EXERCISE PROMPT
In the records below, find the lines that include "annihilations" and copy each.

[Plain-text document sources]
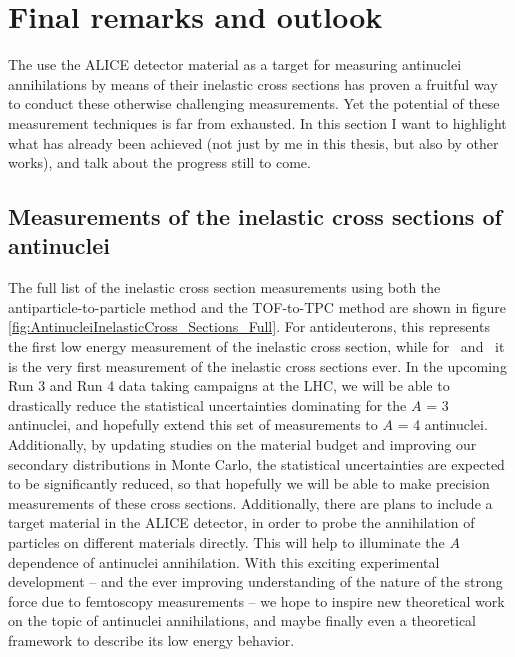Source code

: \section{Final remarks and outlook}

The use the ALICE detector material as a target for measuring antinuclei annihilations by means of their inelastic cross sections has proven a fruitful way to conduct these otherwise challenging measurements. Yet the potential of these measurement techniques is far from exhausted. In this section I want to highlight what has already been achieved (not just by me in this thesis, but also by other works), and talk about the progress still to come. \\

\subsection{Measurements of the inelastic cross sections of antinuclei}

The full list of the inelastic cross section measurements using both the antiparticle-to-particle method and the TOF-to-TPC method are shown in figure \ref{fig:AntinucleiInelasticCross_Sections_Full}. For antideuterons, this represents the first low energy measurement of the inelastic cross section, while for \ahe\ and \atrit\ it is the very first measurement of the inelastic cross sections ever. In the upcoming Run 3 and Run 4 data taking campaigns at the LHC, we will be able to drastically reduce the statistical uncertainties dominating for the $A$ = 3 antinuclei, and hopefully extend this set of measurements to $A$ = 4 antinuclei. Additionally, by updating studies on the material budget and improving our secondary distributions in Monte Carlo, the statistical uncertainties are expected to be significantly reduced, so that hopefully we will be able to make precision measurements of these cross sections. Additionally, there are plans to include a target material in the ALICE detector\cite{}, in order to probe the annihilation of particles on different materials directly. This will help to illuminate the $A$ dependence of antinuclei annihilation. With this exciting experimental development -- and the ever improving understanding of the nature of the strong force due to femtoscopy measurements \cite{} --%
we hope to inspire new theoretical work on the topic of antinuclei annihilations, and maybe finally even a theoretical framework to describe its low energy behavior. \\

EXERCISE ANSWER
The use the ALICE detector material as a target for measuring antinuclei annihilations by means of their inelastic cross sections has proven a fruitful way to conduct these otherwise challenging measurements. Yet the potential of these measurement techniques is far from exhausted. In this section I want to highlight what has already been achieved (not just by me in this thesis, but also by other works), and talk about the progress still to come. \\
we hope to inspire new theoretical work on the topic of antinuclei annihilations, and maybe finally even a theoretical framework to describe its low energy behavior. \\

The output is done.